Fic: Every Year Without Knowing It I Have Passed The Day
Content warning: grief (canon character death: Bill Scully Sr.)
Thanks for checking in, @scapegrace74-blog. I promise things aren’t as dire as this fic is. <3 Title is from the W.S. Merwin poem For The Anniversary Of My Death.
He gets her a book - it’s wrapped in plain brown craft paper, but the edges are neat and it’s tied with a string. Her first name is written on it in a hand that isn’t his. The string is smooth cotton. She winds it around her fingers, red and white and red and white. She does her best not to rip the paper, even though it doesn’t have a pattern. There’s a logo from a local grocery chain on the inside. The book is used, the cover worn soft. The Custom of the Country by Edith Wharton. When she opens it, it has quiet annotations in the margin: a tidy hand, the words in pencil and gently smudged by the friction of the pages.
“Thank you,” she says.
It’s her birthday. He doesn’t really mention it, just smiles in a way a little more meaningful than even his usual conspiratorial smirk, and takes her out to dinner at a place he knows she likes. She’s grateful for it. It’s her first birthday since her father died. It’s her first birthday he won’t call. She wants to think about that as little as possible. But Mulder marks the day like a pebble falling into a lake: a ripple that fades into stillness almost as soon as it began, and she finds that she can breathe as the warmth of his attention washes over her.
+ + + +
The X-Files is closed before her first Father’s Day. She meets up with Mulder at a museum in Baltimore. They both pretend to be wandering aimlessly through the rooms. He drops his pamphlet. There’s a note scrawled under the map: what ho, apothecary. She tries not to laugh, tries not to sob. His shoulder brushes hers as he leaves. She slips a piece of paper into the pocket of his coat.
Who calls so loud?
He’ll read it when he steps outside, in some café or bar, and he’ll smile. That doesn’t fill the hole in her heart, but it’s something.
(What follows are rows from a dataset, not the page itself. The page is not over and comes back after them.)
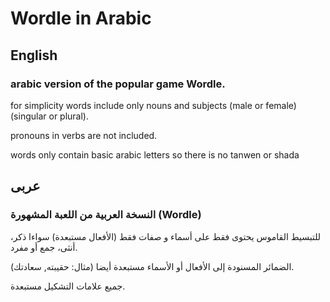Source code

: # Wordle in Arabic
## English
### arabic version of the popular game Wordle.

for simplicity words include only nouns and subjects (male or female) (singular or plural).

pronouns in verbs are not included.

words only contain basic arabic letters so there is no tanwen or shada
## عربى
### النسخة العربية من اللعبة المشهورة (Wordle)
للتبسيط القاموس يحتوى فقط على أسماء و صفات فقط (الأفعال مستبعدة) سواءا ذكر، أنثى، جمع أو مفرد.

الضمائر المسنودة إلى الأفعال أو الأسماء مستبعدة أيضا (مثال: حقيبته, سعادتك).

جميع علامات التشكيل مستبعدة.
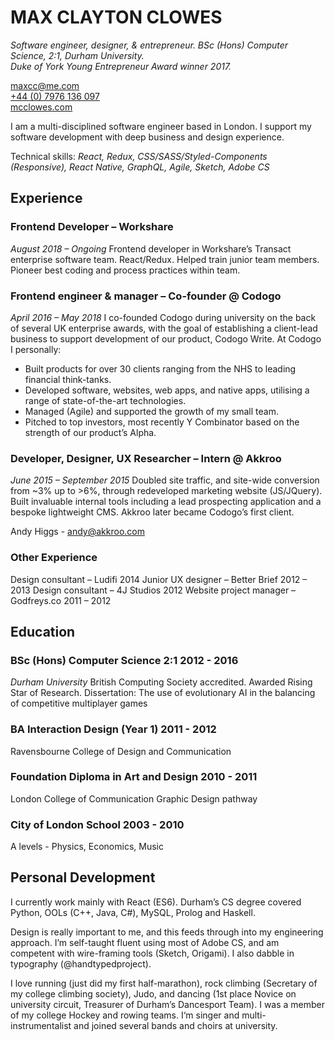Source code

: # MAX CLAYTON CLOWES

_Software engineer, designer, &amp; entrepreneur._ 
_BSc (Hons) Computer Science, 2:1, Durham University._  
_Duke of York Young Entrepreneur Award winner 2017._   

[maxcc@me.com](mailto:maxcc@me.com)  
[+44 (0) 7976 136 097](tel:+447976136097)  
[mcclowes.com](https://mcclowes.com)  

I am a multi-disciplined software engineer based in London. I support my software development with deep business and design experience.

Technical skills: _React, Redux, CSS/SASS/Styled-Components (Responsive), React Native, GraphQL, Agile, Sketch, Adobe CS_

## Experience
### Frontend Developer – Workshare
_August 2018 – Ongoing_
Frontend developer in Workshare’s Transact enterprise software team. React/Redux. Helped train junior team members. Pioneer best coding and process practices within team. 

### Frontend engineer & manager – Co-founder @ Codogo
_April 2016 – May 2018_
I co-founded Codogo during university on the back of several UK enterprise awards, with the goal of establishing a client-lead business to support development of our product, Codogo Write. At Codogo I personally:
- Built products for over 30 clients ranging from the NHS to leading financial think-tanks.  
- Developed software, websites, web apps, and native apps, utilising a range of state-of-the-art technologies.
- Managed (Agile) and supported the growth of my small team.
- Pitched to top investors, most recently Y Combinator based on the strength of our product’s Alpha.

### Developer, Designer, UX Researcher – Intern @ Akkroo
_June 2015 – September 2015_
Doubled site traffic, and site-wide conversion from ~3% up to >6%, through redeveloped marketing website (JS/JQuery). Built invaluable internal tools including a lead prospecting application and a bespoke lightweight CMS. Akkroo later became Codogo’s first client.

Andy Higgs - andy@akkroo.com

### Other Experience
Design consultant – Ludifi                      2014
Junior UX designer – Better Brief               2012 – 2013
Design consultant – 4J Studios                  2012
Website project manager – Godfreys.co           2011 – 2012

## Education
### BSc (Hons) Computer Science 2:1         2012 - 2016
_Durham University_
British Computing Society accredited. Awarded Rising Star of Research.
Dissertation: The use of evolutionary AI in the balancing of competitive multiplayer games

### BA Interaction Design (Year 1)          2011 - 2012
Ravensbourne College of Design and Communication

### Foundation Diploma in Art and Design    2010 - 2011
London College of Communication
Graphic Design pathway

### City of London School                   2003 - 2010
A levels - Physics, Economics, Music 

## Personal Development
I currently work mainly with React (ES6). Durham’s CS degree covered Python, OOLs (C++, Java, C#), MySQL, Prolog and Haskell. 

Design is really important to me, and this feeds through into my engineering approach. I’m self-taught fluent using most of Adobe CS, and am competent with wire-framing tools (Sketch, Origami). I also dabble in typography (@handtypedproject).

I love running (just did my first half-marathon), rock climbing (Secretary of my college climbing society), Judo, and dancing (1st place Novice on university circuit, Treasurer of Durham’s Dancesport Team). I was a member of my college Hockey and rowing teams. I‘m singer and multi-instrumentalist and joined several bands and choirs at university.
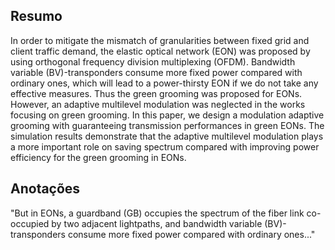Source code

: ## Resumo

In order to mitigate the mismatch of granularities between fixed grid and client traffic demand, the elastic optical network (EON) was proposed by using orthogonal frequency division multiplexing (OFDM). Bandwidth variable (BV)-transponders consume more fixed power compared with ordinary ones, which will lead to a power-thirsty EON if we do not take any effective measures. Thus the green grooming was proposed for EONs. However, an adaptive multilevel modulation was neglected in the works focusing on green grooming. In this paper, we design a modulation adaptive grooming with guaranteeing transmission performances in green EONs. The simulation results demonstrate that the adaptive multilevel modulation plays a more important role on saving spectrum compared with improving power efficiency for the green grooming in EONs.


## Anotações
"But in EONs, a guardband (GB) occupies the spectrum of the fiber link co-occupied by two adjacent lightpaths, and bandwidth variable (BV)-transponders consume more fixed power compared with ordinary ones..."
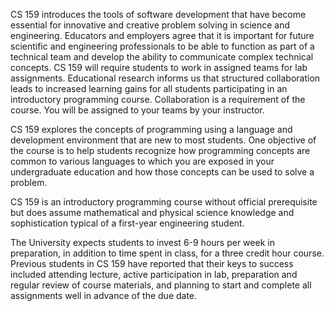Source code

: CS 159 introduces the tools of software development that have become essential for innovative and creative problem 
solving in science and engineering. Educators and employers agree that it is important for future scientific and 
engineering professionals to be able to function as part of a technical team and develop the ability to communicate 
complex technical concepts. CS 159 will require students to work in assigned teams for lab assignments. Educational 
research informs us that structured collaboration leads to increased learning gains for all students participating in an 
introductory programming course. Collaboration is a requirement of the course. You will be assigned to your teams by 
your instructor. 

CS 159 explores the concepts of programming using a language and development environment that are new to most 
students. One objective of the course is to help students recognize how programming concepts are common to various 
languages to which you are exposed in your undergraduate education and how those concepts can be used to solve a 
problem.

CS 159 is an introductory programming course without official prerequisite but does assume mathematical and physical 
science knowledge and sophistication typical of a first-year engineering student. 

The University expects students to invest 6-9 hours per week in preparation, in addition to time spent in class, for a three 
credit hour course. Previous students in CS 159 have reported that their keys to success included attending lecture, active 
participation in lab, preparation and regular review of course materials, and planning to start and complete all assignments 
well in advance of the due date.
She wonders if he calls his father.
+ + + +
There almost isn’t Christmas. She’s gone for months, and then they’re in quarantine. She almost wishes there hadn’t been Christmas. Christmas is hard, with her father’s empty place at her parents’ table. Her mother’s table. But the priest is there - some other kind of father - and her brothers, and Missy. Charlie made a special effort, she thinks, because she was nearly lost.
Mulder doesn’t do much in the way of Christmas. She knows that. She longs for him anyway. He’s a candle in the window of her soul, the promise of home through the cold.
She calls him after dinner from her mother’s phone, drowsy with wine on the couch, the receiver tucked warm between her cheek and her shoulder. She knows she’s murmuring nonsense as Mulder regales her with the latest in Christmas conspiracy theories, something about Knights Templar and holy blood, something about calendars and pagan rituals and the way that faith endures.
When she gets back to the office, there’s a gift on her desk. It’s in a crisp paper bag. She pulls out a crinkling wad of tissue paper with a Martha’s Vineyard sweatshirt in it. She unfolds the fabric to find a lovely glass bowl, small enough to fit in the cup of her palm.
“The shop was out of bubble wrap,” he tells her.
The bowl is greenish blue, or bluish green: the color of light through water on a calm day.
“It’s beautiful,” she tells him.
“They said you can keep your jewelry in it,” he offers. “Or...paperclips.”
She smiles so she does laugh, so she doesn’t cry.
+ + + +
New Year’s is hardest of all. Mulder invites her to the Lone Gunmen’s shindig, and shows up at her place when she politely refuses. They watch the ball drop. Mulder leans in and kisses her on the cheek. His lips are warm. They toast to a new year and a fresh start with a tiny bottle of champagne and then he leaves, giving her space. She’s already fragile as an eggshell when they go to Minnesota, to the cold, to Pfaster.
+ + + +
She will understand, years later, why a bride brings back her murdered groom. She will understand the vacuum an absence leaves. When she got her wisdom teeth out, she couldn’t stop sticking the tip of her tongue in the holes they left. Grief is the strange new balance of pressure in her memory, like the way her ears won’t pop in a plane. Sometimes swallowing can banish it. Sometimes the feeling lingers, painful, internal in a way that can’t be ignored.
Christmases will always be hard, but she has Mulder for most of them. They have each other.
Together they will mark a thousand unworthy anniversaries with gestures too casual to matter: their parents’ deaths, her abduction, his abduction, the days they lost their son.